Camera geometry data:
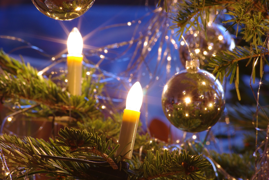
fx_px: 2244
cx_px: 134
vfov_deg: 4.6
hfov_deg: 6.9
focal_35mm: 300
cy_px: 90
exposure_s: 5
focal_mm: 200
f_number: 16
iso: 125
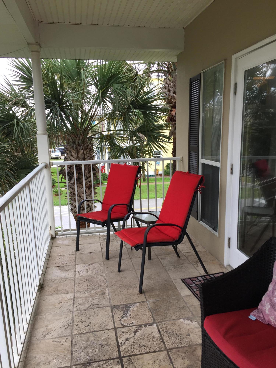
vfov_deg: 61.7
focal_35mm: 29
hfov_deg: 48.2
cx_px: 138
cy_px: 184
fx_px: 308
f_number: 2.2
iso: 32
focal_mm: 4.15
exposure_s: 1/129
* * *
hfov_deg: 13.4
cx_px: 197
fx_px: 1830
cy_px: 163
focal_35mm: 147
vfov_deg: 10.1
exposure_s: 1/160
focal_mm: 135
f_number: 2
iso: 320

YOUR TASK |
Each line above starting at the one holding "fx_px: 2244" and ending at the one holding "exposure_s: 1/129" should be set down exactly as it stands, both ends included, with no pictures.

WRITTEN ANSWER |
fx_px: 2244
cx_px: 134
vfov_deg: 4.6
hfov_deg: 6.9
focal_35mm: 300
cy_px: 90
exposure_s: 5
focal_mm: 200
f_number: 16
iso: 125
vfov_deg: 61.7
focal_35mm: 29
hfov_deg: 48.2
cx_px: 138
cy_px: 184
fx_px: 308
f_number: 2.2
iso: 32
focal_mm: 4.15
exposure_s: 1/129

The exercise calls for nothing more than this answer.